2. My day began with reading The Ethical Case for Having a Baby With Down Syndrome in the NY Times. I liked the simplicity of its conclusion:
If you value acceptance, empathy and unconditional love, you, too, should welcome a child with Down syndrome into your life.
Then I scanned the comment section and came away horrified. One person after another stated, more or less, that they should not be expected to cope with what life throws at them--that there was no value in this. This isn't exactly what they said. Their disapproval was couched in statements about it being "unethical to bring a child into the world who wouldn't have a happy life." Smug able-ist bastards--so certain they can define a happy, worthwhile life in terms of intellect and physical appearance. Of course, I'm a deluded (and aging) (and angry) parent.

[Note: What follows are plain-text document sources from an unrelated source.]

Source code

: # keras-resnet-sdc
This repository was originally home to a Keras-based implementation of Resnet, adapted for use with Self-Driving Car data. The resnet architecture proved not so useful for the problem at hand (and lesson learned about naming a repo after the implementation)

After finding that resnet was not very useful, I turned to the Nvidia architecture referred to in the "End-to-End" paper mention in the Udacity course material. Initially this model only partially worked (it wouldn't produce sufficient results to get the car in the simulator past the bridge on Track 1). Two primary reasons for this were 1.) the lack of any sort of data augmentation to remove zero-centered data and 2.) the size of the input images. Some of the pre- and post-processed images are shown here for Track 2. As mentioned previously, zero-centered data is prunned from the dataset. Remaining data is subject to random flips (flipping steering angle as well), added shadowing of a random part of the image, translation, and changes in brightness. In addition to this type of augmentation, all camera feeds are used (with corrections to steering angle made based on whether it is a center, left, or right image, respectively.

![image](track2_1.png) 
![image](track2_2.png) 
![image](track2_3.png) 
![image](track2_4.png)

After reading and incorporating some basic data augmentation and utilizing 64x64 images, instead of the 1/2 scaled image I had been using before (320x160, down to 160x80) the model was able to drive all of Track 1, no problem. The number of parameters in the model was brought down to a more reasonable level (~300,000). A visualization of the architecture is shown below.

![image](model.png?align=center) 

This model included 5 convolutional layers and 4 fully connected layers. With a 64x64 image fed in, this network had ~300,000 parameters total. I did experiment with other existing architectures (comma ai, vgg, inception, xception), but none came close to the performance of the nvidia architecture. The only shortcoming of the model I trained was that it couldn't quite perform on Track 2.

3. Another heavy topic: I ran into a blog post from someone who runs a network of parents of children who have died, at any age. It was a long, long thing, explaining how a parent never gets over the loss of a child. I don't disagree, but it was not helpful to read. Besides, it's not the loss of a child you never get over. It's the loss of this child, this person, this young man, my Kris.

4. Here's my answer to #3--or at least an ideal answer I hope to live into. I have loved "Lucinda Matlock" from Spoon River Anthology since long before I had any claim to living a long life, but now I hear her upbraiding me:
What is this I hear of sorrow and weariness,
Anger, discontent and drooping hopes?
Degenerate sons and daughters,
Life is too strong for you —
It takes life to love Life. 
5.  Kris would agree with the sentiment of #4, and probably like the plain-spoken poem, too.

6. My goal was seven random thoughts, and in a list of seven, somewhere around #5 or #6 should be something amazing. But what I'm remembering right now is how the sewer backed up in the basement this morning--the sewer drain that was rodded out in November and again in January. The only amazing thing here is the size of the check that I will write to the plumber tomorrow morning for cleaning out the drain and sending a camera in there to see what's going on. I am trying not to be anxious or angry about this. Can't choose home ownership and expect nothing but contentment and happiness.

7. "You are the God who sees me." Who smells the stinky basement, breathes with me doing yoga, tastes my tears, softens the air around me, and hears the singing coming from my daughter with Down syndrome's bedroom.